Post-secondary institutions have proposed to the Canadian government a series of measures designed to improve employment-focused programs and to increase the number of foreign students in Canada. The measures we propose are based on the expertise and models our colleges and universities are currently using. These measures are also designed to guarantee the availability of and access to French-language training programs for immigrants, wherever they are, before they depart for or arrive in Canada. The proposed measures include the following: increasing the number of language training programs for immigrants and foreign students so that they are accessible and meet Canadian standards; increasing the number of employment-focused programs in colleges and universities to improve the job skills of immigrants and foreign students by forming closer relationships with employers; ensuring that training and employability best practices and approaches are shared; increasing the number of immigrants from the foreign students group and offering them employability programs; and, lastly, increasing the availability and accessibility of French-language orientation services for immigrants and foreign students. All these measures are based on our institutions' capacity and training expertise.

Our two main recommendations are as follows. First, we would like your committee to recommend that the capacity and infrastructure of our colleges and universities be reinforced for the purpose of developing and implementing more services and instruments to take in and provide better support for international students and to ensure that they can fully adopt the French language and culture.

*Extracted information*:
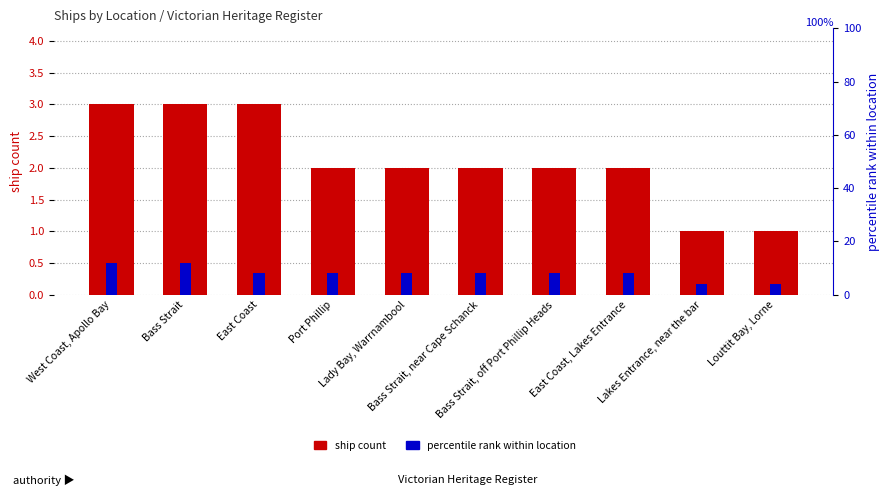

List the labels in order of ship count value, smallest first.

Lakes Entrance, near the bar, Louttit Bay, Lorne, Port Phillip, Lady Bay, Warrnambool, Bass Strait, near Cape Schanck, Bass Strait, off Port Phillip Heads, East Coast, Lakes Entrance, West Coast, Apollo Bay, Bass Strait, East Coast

--

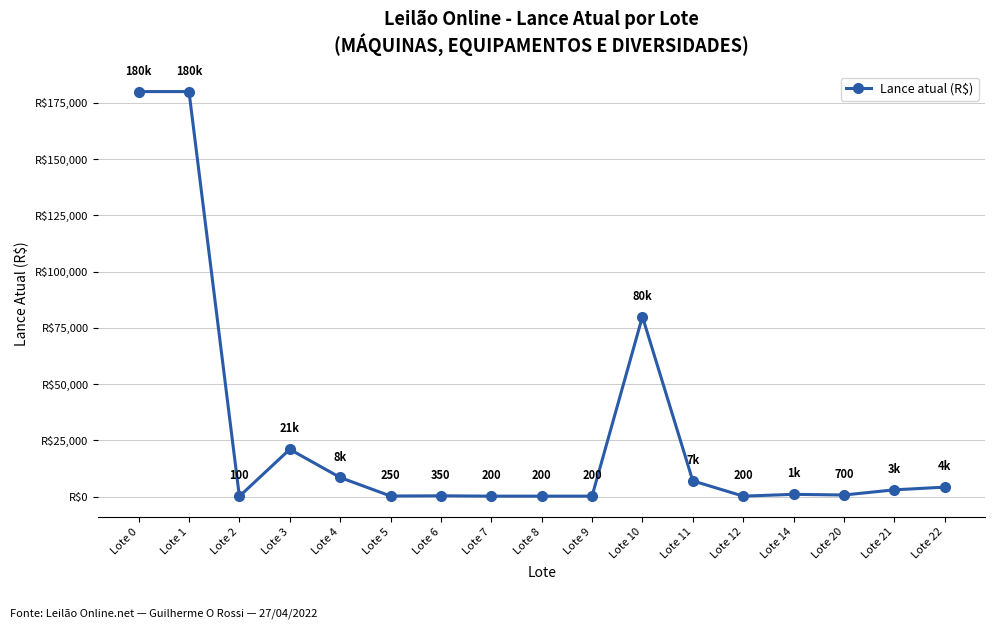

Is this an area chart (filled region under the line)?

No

*What the task asks*: Pick up the brief on post-secondary measures for immigrants and foreign students in Canada right after its final sentence and carry it forward.

*Task response*:
Second, we would like your committee to recommend that the Government of Canada support and fund the measures proposed by the Alliance des établissements postsecondaires de la francophonie canadienne. The purpose of those measures, which I have just presented to you, is for the educational institutions of the Canadian francophonie to offer programs and services for immigrants, foreign students and employers. In that way, we will be able to ensure that economic immigration meets the need for a highly skilled bilingual labour force.

Once again, thank you for inviting us to appear here today. We will be pleased to answer your questions.

The Chair: Thank you very much, Ms. Lalonde. I would like to ask Senator Fortin-Duplessis to ask the first question. Senator McIntyre will follow.

Senator Fortin-Duplessis: Thank you very much, Madam Chair. Welcome, Ms. Lalonde. I very much appreciated your presentation and I will have a few brief questions.

Based on your experience, what percentage of international students stay in Canada after completing their education?

Ms. Lalonde: I would be able to say the exact percentage. It also depends on the university or college where international students come to study in Canada. I can tell you, however, that one of the reasons for many students who come from African countries — many of our international students come from African countries — is often so they can perhaps immigrate to Canada after their studies.

International students are currently permitted to work 20 hours a week in Canada while they are studying. We want to ensure that these students can get a job in their field and gradually integrate with the aid of a job if they decide to stay in Canada.

Senator Fortin-Duplessis: They are entitled to work 20 hours in their field.

What factors encourage international students to stay in Canada after their studies?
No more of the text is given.